Do preconceito para a transformação social
A história do Brasil, em especial a de Mato Grosso – coração da América Latina, enfrentou vários desafios. As raízes ribeirinhas tem fortes laços com os povos originários (indígenas), além dos quilombolas (africanos), como também dos colonizadores europeus. Há ainda muito que se debater sobre o resgate da ancestralidade e o combate ao preconceito, como por exemplo, o que sofre o linguajar cuiabano, como o de pessoas que vivem nas comunidades tradicionais. Todavia, o que já foi tratado como “feio” ou “errado”, hoje também tem reconhecido, com muita luta, o seu valor. Fortalecer o folclore, mas também engajar a juventude nestas linguagens, é um mecanismo eficiente que entrega bons resultados.
Entre os projetos sociais do Flor Ribeirinha, alguns deles são, o Semente Ribeirinha, que acolhe crianças de 4 a 14 anos, o Flor da Idade, para pessoas a partir de 60 anos, além da formação de jovens e adultos, com dançarinos e outros profissionais a partir dos 17 anos. O grupo também conta com integrantes do corpo musical. As crianças, jovens e pessoas da melhor idade que passam por essa rede, carregam os valores por onde vão, seja para as escolas, outras pessoas da família, colegas de trabalho ou de vida. A mensagem sempre segue reverberando.
“Quando uma geração tem essa consciência identitária, isso a fortalece em vários aspectos, principalmente nos psicológicos. Elas percebem o quanto podem se transformar um ser humano melhor dentro de casa, com os amigos, colegas. também há a importância das habilidades trabalhadas com as atividades físicas“, acrescenta Avinner.
Cadeia produtiva e os próximos passos
Entre alunos, dançarinos, músicos e outros profissionais, a média é de 300 pessoas envolvidas diretamente no grupo Flor Ribeirinha. Além da importância cultural, é preciso destacar que o que se aprende entre as aulas, workshops e outras iniciativas, também vira forma de renda, com novos grupos de dança, qualificações e trocas criativas, que gera ainda mais empreendedorismo, qualificação, divulgação das comunidades tradicionais e os produtos que elas também produzem. “A cultura dialoga com todos os setores. Compreender isso é muito importante para que as pessoas realmente a valorizem“, finaliza o diretor artístico.
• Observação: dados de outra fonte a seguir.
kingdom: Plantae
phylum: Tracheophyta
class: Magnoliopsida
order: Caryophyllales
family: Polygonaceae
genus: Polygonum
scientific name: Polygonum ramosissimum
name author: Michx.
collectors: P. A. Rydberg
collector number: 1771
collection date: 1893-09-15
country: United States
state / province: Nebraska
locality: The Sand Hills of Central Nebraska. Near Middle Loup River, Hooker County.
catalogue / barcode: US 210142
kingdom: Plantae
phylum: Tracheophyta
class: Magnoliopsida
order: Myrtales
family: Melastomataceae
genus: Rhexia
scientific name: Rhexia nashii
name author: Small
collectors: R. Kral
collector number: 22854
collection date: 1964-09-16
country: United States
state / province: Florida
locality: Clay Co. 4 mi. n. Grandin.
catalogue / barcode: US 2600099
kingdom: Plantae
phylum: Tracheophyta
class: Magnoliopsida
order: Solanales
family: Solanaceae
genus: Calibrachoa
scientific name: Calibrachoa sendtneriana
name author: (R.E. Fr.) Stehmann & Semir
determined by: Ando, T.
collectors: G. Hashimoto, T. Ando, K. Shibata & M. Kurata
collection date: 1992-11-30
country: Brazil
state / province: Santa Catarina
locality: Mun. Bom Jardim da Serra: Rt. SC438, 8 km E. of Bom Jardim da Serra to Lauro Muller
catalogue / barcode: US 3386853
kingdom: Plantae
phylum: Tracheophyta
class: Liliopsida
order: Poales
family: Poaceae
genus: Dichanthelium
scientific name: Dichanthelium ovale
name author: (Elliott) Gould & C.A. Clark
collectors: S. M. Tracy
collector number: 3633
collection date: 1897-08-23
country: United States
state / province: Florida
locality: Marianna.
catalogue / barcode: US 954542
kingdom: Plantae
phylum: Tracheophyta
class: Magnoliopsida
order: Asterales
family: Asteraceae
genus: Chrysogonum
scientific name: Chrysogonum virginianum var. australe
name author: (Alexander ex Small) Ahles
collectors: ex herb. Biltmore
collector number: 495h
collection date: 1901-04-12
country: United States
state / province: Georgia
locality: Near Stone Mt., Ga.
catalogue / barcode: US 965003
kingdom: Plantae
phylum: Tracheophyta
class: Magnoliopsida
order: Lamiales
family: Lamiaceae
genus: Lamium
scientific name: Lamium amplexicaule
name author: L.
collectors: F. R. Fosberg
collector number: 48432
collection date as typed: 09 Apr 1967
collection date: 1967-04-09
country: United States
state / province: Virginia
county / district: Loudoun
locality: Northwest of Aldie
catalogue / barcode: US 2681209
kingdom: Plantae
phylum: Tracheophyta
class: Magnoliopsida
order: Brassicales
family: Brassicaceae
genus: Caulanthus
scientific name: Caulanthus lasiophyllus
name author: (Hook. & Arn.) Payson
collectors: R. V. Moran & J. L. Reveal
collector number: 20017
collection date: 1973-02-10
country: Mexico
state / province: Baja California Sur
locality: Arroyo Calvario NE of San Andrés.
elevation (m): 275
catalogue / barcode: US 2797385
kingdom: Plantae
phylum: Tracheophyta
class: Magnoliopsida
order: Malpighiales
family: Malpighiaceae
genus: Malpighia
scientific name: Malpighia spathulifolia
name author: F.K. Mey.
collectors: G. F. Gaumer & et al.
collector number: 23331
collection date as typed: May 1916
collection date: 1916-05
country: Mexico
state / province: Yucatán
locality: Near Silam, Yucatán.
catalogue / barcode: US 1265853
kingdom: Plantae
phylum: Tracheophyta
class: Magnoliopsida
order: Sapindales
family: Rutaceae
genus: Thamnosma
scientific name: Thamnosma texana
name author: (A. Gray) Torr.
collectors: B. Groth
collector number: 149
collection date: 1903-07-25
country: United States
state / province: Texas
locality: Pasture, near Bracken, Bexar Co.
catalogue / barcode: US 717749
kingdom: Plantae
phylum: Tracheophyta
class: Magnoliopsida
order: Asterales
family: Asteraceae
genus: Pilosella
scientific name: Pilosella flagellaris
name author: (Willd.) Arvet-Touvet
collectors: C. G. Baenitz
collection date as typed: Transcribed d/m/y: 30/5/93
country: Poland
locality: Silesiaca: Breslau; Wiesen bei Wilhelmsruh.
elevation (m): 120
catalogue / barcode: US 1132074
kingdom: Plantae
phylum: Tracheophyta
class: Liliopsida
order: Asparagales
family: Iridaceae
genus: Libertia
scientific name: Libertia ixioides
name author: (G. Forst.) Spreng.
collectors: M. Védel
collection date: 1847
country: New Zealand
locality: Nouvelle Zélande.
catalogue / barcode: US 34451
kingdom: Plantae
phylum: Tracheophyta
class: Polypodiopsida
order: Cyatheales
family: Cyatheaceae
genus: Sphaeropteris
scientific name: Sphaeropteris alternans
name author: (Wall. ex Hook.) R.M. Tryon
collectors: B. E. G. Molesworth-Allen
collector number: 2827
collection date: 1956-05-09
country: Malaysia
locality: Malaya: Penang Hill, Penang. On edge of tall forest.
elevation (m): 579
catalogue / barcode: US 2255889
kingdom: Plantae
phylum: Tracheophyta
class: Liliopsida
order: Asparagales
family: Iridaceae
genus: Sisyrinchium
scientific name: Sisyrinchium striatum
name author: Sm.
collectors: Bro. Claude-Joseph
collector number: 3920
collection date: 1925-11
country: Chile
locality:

Em 2024, durante o mês de julho, o Flor Ribeirinha completa 31 anos de trajetória. No dia 28, em comemoração a esta data, haverá uma celebração no Quintal da Domingas, este evento se chama Bença Vó. Em agosto, Avinner também revela o lançamento do livro que conta a história de vida da Dona Domingas, sua avó, escrita por ele e com coautoria de Thereza Martha Presotti. Em setembro, o grupo viaja para o evento Anel de Ouro, que acontece em Moscou, capital da Rússia. O Flor Ribeirinha deve representar, nesta oportunidade, a América Latina.